Semester 2 Mid-Semester Break

Kevin

Last 2 Weeks
  1. Re-did some of the results after slightly modifying the code. Also tidied the results up a bit to make it more presentable.
  2. Made graphs and slides for Final Seminar.
  3. Wrote a short project description for the Exhibition Brochure.
  4. Had Final Seminar and I think it went pretty well.
Next Week Plan
  1. Start writing up Final Report.
  2. Work on some of the things Matt said in his e-mail about our Seminar to improve our Final Report.
  3. Make Project Exhibition Poster.
  4. Try to improve our results if we have enough time.

Michael

Last 2 Weeks
  1. Worked on finalising results
  2. Compiled results into graphs and produced results booklet for seminar with Kevin
  3. Had Final Seminar
Next Week Plan
  1. Get started on our final report and Exhibition poster
  2. Run some final tests on short poems to see significance of the lack of findings in the Rubiayat results (as suggested by Matt after our Seminar)

Semester 2 Week 9

Kevin

Last Week
  1. Started working on the Exhibition Poster.
  2. Started writing up Final Report.
Next Week Plan
  1. Continue working on/finish Exhibition Poster and Final Report.

Michael

Last Week
  1. Began working on final report sections
  2. Did some brainstorming for the poster and exhibition pitch
  3. Began running some tests on short poems
Next Week Plan
  1. Main aim now is to finalise the small poem tests and compile our final report

Semester 2 Week 10

Kevin

Last Week
  1. Continued to work on Final Report and Exhibition Poster.
  2. Was a bit busy with a test and assignment from other subjects.
Next Week Plan
  1. Finish Final Report.
  2. Finish Exhibition Poster.

Michael

Last Week
  1. Worked on compiling final report
  2. Developed exhibition poster with Kevin
  3. Worked with kevin on our pitch for exhibition
Next Week Plan
  1. Finalise our final report ready for hand up
  2. finalise exhibition poster

Semester 2 Week 11

Kevin

Last Week
  1. Fnished final Report.
  2. Finished Exhibition Poster.
  3. Handed up project files on CD to Derek's office.
Next Week Plan
  1. Have the actual project exhibition.
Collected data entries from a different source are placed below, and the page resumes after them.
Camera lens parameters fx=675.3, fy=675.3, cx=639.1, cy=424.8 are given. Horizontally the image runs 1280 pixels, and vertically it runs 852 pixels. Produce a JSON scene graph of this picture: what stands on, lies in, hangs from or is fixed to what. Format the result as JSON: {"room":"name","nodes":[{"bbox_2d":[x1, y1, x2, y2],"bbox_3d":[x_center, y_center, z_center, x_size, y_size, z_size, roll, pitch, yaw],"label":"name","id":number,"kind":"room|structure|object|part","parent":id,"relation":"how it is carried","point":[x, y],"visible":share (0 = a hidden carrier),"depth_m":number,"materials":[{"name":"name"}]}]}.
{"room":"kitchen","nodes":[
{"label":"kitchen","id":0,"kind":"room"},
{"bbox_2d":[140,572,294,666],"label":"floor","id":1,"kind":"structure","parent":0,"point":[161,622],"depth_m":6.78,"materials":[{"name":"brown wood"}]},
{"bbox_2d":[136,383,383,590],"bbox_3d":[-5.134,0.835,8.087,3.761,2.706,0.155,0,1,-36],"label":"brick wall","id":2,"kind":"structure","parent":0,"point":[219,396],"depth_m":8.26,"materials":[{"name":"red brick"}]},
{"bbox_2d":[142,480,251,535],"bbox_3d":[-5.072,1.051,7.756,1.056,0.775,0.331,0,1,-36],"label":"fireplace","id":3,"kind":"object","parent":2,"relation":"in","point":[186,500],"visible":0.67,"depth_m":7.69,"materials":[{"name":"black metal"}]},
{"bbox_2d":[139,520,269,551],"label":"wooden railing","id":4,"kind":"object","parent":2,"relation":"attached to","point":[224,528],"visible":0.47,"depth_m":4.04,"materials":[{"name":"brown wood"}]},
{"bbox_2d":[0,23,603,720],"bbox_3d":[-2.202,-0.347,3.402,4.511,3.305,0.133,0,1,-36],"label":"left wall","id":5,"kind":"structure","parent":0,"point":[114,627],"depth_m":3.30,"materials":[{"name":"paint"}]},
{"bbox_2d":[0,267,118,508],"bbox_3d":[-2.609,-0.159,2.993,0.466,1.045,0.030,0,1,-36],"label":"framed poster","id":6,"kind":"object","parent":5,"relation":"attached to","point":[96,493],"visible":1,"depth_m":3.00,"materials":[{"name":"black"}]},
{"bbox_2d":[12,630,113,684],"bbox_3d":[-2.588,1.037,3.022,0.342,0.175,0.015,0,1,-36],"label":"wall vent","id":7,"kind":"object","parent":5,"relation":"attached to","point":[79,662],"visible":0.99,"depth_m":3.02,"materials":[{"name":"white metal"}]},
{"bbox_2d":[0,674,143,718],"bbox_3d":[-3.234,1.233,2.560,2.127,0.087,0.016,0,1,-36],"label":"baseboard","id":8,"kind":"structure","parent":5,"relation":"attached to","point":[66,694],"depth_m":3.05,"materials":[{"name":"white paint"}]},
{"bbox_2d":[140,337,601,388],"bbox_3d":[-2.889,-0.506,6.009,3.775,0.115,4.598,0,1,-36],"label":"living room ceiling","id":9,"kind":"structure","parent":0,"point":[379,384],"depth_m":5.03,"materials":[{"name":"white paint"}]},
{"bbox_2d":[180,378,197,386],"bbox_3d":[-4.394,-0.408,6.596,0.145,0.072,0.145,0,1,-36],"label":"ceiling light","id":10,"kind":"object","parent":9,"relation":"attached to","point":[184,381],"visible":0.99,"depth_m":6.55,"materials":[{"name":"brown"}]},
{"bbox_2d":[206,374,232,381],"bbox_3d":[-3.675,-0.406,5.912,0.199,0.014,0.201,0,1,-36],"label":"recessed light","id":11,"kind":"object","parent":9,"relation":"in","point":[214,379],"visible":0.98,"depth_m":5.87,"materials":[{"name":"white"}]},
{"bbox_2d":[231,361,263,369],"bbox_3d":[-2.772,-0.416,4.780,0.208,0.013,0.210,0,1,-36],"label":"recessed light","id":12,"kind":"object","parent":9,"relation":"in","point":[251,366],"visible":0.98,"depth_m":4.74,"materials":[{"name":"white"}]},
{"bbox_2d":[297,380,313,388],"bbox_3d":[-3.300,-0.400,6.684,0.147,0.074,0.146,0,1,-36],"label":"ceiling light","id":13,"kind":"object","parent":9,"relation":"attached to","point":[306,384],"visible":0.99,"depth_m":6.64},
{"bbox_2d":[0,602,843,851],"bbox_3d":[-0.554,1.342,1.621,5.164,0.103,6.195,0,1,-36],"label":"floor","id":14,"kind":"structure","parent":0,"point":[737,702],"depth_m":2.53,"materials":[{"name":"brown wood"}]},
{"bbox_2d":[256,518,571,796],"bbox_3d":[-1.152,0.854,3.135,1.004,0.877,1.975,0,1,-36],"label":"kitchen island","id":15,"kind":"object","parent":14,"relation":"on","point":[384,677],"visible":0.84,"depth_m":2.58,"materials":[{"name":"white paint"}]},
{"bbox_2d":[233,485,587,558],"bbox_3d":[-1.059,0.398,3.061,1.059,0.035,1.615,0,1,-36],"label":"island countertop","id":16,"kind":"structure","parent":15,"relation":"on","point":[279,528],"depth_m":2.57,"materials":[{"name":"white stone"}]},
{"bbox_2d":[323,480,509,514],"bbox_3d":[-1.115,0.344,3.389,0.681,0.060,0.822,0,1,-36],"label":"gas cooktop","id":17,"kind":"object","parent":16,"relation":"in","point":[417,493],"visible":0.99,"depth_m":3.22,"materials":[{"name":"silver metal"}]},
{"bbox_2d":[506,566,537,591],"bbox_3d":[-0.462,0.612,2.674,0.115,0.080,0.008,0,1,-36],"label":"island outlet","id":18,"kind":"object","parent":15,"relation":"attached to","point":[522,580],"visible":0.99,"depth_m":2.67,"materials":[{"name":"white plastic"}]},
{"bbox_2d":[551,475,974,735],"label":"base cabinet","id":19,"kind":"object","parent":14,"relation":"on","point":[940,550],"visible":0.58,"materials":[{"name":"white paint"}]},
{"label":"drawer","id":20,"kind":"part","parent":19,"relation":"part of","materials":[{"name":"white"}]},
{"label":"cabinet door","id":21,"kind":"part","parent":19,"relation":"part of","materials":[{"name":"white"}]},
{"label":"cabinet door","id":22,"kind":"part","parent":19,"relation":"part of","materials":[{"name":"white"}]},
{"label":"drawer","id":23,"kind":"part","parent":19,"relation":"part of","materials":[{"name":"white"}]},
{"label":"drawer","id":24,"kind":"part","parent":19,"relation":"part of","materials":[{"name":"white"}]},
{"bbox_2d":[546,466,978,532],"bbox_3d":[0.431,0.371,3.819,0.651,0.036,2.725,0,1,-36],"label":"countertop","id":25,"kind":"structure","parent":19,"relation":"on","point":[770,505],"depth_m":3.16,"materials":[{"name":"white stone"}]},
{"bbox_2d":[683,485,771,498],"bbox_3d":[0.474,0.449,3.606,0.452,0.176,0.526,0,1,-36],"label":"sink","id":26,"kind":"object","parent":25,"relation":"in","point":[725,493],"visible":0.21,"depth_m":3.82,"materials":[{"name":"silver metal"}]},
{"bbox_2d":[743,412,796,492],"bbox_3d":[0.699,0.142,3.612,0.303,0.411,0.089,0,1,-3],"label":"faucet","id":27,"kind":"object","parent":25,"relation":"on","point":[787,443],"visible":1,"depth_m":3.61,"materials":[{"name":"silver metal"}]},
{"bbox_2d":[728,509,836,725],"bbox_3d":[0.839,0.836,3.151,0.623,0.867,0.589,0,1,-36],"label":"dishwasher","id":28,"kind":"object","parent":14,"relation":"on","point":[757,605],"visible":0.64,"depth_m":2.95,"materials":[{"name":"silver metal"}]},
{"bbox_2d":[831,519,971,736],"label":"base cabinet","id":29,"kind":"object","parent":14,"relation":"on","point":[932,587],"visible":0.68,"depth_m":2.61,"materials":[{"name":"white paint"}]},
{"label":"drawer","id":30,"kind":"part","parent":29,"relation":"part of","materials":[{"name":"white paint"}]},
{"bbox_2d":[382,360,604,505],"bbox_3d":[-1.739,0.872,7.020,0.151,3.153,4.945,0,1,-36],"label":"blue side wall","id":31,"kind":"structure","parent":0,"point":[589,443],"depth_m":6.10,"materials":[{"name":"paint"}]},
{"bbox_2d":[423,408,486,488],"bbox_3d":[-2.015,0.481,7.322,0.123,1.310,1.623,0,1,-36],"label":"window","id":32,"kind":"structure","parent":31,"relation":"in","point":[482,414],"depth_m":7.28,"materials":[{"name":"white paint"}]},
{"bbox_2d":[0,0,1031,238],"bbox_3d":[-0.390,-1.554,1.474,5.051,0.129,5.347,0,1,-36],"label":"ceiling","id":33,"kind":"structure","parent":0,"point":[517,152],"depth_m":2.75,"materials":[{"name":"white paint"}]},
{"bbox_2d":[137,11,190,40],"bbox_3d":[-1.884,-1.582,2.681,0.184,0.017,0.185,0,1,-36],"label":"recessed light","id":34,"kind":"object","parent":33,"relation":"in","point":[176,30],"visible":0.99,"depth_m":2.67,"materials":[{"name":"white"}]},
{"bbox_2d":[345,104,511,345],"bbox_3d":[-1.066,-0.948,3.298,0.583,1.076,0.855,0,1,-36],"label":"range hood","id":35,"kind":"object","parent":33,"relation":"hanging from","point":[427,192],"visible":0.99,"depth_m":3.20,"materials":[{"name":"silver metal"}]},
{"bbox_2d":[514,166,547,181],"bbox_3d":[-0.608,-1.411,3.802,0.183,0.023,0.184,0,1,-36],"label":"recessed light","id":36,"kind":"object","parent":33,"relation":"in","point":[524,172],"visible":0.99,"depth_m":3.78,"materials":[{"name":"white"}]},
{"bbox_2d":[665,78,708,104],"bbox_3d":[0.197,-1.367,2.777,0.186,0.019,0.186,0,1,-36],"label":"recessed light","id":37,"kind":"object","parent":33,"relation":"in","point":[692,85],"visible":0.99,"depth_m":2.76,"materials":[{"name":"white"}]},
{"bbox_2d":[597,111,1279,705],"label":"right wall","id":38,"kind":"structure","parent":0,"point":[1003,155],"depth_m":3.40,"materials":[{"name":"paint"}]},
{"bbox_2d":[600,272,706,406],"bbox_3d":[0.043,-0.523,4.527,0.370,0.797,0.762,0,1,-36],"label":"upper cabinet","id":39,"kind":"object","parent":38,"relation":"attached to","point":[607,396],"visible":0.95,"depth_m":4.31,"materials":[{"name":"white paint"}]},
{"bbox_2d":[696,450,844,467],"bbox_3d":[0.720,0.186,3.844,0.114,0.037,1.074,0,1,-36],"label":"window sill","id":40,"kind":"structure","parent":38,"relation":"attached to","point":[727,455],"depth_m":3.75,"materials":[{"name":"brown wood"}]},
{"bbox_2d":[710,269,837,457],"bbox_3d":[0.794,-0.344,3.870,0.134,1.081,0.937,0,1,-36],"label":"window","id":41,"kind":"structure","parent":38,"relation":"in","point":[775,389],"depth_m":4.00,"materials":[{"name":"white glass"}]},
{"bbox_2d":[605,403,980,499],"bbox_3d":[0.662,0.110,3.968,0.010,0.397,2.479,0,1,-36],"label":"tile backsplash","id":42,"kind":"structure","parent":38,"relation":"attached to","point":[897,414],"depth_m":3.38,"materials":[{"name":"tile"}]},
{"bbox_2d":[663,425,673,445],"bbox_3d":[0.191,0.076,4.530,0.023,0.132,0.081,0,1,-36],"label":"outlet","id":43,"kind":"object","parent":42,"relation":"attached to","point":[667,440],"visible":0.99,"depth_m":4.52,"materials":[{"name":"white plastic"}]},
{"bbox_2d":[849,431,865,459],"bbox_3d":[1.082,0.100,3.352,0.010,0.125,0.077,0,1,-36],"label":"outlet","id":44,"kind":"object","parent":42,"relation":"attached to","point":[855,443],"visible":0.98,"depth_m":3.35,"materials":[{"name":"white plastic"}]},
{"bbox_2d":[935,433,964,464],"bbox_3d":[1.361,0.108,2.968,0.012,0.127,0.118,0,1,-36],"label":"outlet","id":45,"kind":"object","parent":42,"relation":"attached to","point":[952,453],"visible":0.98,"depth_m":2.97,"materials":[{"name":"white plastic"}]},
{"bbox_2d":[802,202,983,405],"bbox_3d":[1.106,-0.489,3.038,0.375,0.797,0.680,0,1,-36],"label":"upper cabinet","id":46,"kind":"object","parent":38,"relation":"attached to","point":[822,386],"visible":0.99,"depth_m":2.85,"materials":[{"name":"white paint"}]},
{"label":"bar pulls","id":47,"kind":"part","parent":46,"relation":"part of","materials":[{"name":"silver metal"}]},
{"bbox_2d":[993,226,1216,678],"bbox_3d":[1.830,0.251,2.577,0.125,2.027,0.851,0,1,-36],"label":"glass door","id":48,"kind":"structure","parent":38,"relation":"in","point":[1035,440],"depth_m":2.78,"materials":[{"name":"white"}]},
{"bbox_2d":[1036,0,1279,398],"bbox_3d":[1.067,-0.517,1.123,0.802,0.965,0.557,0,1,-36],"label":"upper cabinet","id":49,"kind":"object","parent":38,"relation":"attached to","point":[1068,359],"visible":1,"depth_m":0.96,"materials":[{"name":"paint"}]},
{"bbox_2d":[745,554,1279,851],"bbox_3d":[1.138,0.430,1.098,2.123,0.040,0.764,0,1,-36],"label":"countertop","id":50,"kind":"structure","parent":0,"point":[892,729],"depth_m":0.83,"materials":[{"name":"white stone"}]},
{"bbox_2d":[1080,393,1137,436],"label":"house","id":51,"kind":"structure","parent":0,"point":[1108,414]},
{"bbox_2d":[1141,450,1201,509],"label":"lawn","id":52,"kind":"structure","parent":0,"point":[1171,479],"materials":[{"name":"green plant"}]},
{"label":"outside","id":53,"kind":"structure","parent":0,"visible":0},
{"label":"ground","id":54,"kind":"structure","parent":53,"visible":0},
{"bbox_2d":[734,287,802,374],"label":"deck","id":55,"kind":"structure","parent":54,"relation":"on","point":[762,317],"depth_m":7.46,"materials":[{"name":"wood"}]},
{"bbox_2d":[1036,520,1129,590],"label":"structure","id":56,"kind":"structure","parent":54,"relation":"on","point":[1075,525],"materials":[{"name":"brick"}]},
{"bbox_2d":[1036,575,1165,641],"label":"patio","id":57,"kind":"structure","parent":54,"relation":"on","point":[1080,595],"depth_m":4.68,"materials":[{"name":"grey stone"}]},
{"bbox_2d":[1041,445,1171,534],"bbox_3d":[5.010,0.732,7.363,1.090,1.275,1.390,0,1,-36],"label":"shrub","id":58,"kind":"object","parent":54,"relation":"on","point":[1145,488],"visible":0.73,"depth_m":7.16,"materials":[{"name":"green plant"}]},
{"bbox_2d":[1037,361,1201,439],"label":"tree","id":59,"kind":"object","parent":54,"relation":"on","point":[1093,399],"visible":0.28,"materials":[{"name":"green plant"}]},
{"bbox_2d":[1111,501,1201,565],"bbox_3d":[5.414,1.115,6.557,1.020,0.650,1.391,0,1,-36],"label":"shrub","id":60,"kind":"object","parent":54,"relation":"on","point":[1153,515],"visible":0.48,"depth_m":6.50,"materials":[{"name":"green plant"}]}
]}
Think more about the pitch to better sell our project.
  2. Do some of the additional stuff that Derek and Matt suggested:
    1. Getting results for the poetry texts truncated to a similar size as The Rubaiyat.
    2. Making tables for the raw hits of text types for exact initialisms and putting them into the Final Report.
    3. Making additional format changes to the Final Report.
  3. Get the youtube video done.

Michael

Last Week
  1. Finalised the report with Kevin and got feedback from Derek and Matt
  2. Finished Exhibition Poster with Kevin
  3. Handed up project files on CD to Derek's office.
Next Week Plan
  1. Compile the Youtube video - this will be a steep learning curve!
  2. Fill in the suggested parts of the final report that were left out of the parts I did
  3. Get another updated copy of my home directory to Derek because there will be a lot more in it after making the video
  4. Enjoy the exhibition on Friday!

Semester 2 Week 12

Kevin

Last Week
  1. Had Project Exhibition. Went pretty well.
  2. Finished making all the changes and additions for the Final Report.
  3. Finished the Project :)

Michael

Last Week
  1. Completed the Youtube video (woohoo!)
  2. Had the exhibition - all went pretty smoothly and ended up presenting our work to quite a few people.
This Week
  1. Still need to burn my home directory again to give to Derek.